*Directions for this task*. Present the items from the first line up to and including the line with "What is the change in value from 5 to 9?" as a numbered list, leaving out blank lines.
══ Data section ══
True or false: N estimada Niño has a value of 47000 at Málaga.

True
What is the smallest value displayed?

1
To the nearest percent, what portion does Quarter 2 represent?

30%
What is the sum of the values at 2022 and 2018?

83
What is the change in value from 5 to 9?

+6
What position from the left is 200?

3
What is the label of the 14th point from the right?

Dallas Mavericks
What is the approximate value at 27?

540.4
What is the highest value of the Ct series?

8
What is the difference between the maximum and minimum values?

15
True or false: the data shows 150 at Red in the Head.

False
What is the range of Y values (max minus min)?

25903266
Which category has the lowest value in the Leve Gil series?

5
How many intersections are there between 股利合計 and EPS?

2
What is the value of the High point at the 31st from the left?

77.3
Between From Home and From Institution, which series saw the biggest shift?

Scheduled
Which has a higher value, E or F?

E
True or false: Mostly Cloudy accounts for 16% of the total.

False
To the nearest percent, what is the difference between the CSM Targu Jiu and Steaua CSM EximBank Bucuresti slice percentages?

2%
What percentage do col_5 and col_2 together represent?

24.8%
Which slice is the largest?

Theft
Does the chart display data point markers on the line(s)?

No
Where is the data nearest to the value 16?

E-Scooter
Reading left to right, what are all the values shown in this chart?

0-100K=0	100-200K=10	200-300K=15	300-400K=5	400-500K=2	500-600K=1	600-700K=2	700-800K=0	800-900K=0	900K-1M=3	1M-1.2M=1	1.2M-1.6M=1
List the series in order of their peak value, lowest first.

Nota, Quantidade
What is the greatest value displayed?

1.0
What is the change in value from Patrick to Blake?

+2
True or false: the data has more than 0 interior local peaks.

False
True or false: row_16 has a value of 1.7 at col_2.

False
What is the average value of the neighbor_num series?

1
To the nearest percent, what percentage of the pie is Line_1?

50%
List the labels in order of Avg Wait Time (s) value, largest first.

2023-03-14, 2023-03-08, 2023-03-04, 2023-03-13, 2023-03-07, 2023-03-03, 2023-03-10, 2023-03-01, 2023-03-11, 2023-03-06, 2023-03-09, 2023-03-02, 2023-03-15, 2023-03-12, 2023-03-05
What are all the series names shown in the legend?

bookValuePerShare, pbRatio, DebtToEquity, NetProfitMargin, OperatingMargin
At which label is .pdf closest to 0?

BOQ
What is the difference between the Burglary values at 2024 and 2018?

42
═══
*The completed task*.
1. True or false: N estimada Niño has a value of 47000 at Málaga.
2. True
3. What is the smallest value displayed?
4. 1
5. To the nearest percent, what portion does Quarter 2 represent?
6. 30%
7. What is the sum of the values at 2022 and 2018?
8. 83
9. What is the change in value from 5 to 9?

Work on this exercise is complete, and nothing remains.